Sixth, the problem and solutions must be clearly communicated to all stakeholders and older drivers. This will require a process of education on the benefits to all parties concerned. Barber’s currently has multiple educational tools, which can be given to stakeholders and older drivers.

Lastly, there must be a plan in place for the older drivers to remain mobile past the point of not being able to drive themselves. There are several, but very limited, resources in our community and around the state, that provide dependable ongoing transportation for our older population. Barber’s has joined ranks with the Columbus Area Agency on Aging and is providing free transportation when possible through our STARS community outreach program.
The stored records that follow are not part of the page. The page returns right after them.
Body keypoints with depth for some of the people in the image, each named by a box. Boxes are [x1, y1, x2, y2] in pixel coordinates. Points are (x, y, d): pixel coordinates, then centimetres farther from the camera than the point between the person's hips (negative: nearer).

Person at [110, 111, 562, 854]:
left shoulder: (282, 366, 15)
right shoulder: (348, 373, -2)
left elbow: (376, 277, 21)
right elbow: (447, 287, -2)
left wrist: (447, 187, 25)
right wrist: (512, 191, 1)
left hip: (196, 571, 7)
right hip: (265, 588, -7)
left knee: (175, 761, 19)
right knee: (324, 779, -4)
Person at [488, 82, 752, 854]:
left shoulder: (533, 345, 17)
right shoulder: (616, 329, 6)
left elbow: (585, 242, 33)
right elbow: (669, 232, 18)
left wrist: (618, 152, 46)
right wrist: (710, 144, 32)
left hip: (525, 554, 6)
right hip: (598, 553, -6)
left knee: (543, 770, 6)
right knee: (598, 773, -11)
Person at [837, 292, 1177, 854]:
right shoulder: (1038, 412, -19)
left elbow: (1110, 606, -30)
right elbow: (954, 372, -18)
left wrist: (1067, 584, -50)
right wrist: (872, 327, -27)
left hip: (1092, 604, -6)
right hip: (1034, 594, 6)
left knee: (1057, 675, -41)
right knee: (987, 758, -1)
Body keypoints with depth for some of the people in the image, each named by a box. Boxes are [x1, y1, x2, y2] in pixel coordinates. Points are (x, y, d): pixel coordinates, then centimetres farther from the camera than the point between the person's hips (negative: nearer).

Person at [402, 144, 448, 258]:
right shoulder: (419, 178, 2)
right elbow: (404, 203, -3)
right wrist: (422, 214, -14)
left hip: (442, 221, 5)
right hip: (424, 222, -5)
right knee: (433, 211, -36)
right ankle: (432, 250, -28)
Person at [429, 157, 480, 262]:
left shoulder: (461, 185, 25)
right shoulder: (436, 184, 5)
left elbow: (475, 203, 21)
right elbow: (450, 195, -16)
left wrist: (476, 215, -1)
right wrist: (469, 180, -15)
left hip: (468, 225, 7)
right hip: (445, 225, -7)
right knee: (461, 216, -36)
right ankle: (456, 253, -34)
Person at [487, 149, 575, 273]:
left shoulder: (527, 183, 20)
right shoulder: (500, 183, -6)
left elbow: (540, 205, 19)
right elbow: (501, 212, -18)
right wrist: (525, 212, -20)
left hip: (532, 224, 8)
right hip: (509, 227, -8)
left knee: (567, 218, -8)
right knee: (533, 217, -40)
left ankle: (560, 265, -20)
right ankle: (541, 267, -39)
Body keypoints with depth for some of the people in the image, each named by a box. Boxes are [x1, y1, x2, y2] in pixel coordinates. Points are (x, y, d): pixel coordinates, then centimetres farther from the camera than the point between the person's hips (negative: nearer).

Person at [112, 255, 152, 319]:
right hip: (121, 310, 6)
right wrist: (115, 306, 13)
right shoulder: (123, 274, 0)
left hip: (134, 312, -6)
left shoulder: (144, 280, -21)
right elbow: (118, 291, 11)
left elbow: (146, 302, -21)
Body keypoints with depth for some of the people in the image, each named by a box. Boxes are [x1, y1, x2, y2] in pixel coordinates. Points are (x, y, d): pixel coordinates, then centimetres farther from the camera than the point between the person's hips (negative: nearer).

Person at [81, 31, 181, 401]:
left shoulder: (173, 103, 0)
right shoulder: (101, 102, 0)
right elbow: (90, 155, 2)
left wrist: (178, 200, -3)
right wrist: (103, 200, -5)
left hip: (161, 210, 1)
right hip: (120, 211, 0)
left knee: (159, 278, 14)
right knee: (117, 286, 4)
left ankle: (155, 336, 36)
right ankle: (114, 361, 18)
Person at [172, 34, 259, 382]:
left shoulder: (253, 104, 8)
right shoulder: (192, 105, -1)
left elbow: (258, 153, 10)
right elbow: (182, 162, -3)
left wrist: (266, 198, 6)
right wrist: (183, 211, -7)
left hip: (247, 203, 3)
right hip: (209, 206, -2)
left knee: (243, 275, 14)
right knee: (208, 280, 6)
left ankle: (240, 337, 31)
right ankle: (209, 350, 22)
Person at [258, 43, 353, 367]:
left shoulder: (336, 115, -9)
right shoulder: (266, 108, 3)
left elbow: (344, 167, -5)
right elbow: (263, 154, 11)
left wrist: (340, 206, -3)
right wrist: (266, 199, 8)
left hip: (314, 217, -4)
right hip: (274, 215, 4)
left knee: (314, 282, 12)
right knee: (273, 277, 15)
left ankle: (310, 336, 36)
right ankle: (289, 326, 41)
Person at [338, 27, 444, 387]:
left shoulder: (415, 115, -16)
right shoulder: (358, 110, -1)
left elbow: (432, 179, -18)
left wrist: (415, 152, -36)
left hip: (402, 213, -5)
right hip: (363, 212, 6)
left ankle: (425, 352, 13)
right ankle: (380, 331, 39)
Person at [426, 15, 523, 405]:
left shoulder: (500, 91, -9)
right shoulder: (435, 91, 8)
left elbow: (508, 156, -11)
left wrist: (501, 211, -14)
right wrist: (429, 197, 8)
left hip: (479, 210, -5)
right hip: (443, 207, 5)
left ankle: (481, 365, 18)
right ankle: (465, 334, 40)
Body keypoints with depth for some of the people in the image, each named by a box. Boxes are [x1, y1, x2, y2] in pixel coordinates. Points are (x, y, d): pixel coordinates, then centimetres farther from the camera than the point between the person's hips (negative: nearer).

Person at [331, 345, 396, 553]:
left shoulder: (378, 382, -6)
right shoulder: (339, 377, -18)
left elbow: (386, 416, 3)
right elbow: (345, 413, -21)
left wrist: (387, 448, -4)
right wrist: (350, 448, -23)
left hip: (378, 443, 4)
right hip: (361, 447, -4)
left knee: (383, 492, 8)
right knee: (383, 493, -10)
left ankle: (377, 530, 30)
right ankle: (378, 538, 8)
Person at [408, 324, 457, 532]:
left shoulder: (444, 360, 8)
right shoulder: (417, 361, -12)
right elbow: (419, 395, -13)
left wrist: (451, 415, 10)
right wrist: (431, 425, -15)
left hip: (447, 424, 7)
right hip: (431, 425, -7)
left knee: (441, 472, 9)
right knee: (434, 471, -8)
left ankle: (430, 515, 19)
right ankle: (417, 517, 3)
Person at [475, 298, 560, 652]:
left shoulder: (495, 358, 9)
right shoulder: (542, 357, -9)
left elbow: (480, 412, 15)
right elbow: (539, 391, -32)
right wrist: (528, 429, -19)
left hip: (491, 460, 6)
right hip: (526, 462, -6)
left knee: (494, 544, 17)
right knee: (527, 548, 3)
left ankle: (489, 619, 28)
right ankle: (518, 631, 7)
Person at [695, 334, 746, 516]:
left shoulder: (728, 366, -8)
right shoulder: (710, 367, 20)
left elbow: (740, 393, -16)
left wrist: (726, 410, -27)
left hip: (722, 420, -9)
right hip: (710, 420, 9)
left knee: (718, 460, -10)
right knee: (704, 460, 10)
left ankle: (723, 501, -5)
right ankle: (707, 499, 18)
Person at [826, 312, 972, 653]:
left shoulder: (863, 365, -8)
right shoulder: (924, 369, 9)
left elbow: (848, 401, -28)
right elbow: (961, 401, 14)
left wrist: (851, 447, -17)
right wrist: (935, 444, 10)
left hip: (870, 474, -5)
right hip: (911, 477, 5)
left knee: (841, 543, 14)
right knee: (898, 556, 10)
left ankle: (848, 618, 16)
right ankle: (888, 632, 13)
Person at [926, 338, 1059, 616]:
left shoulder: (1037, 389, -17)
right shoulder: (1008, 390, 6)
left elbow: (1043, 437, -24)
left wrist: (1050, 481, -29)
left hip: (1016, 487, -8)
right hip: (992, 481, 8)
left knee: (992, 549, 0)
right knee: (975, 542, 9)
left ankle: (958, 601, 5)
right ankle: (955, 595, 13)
This is a community outreach initiative to provide transportation for our senior citizens to and from healthcare appointments, grocery stores, pharmacies, shopping centers, religious events, social events, and more. Our volunteers are hands-on and stay with the senior during the appointment. This creates the opportunity for companionship and availability for assistance if any is needed.

All volunteers must carry their own personal automobile liability insurance and have completed a thorough background investigation as well as an approved caregiver and driver education course. UMI will have several automobiles as well as continue to partner with companies like Barber’s Driving School who uses its vehicles and instructors to help fill in the gaps of our volunteers in special circumstances. This program has been operational since April 2017 and has already helped many our seniors.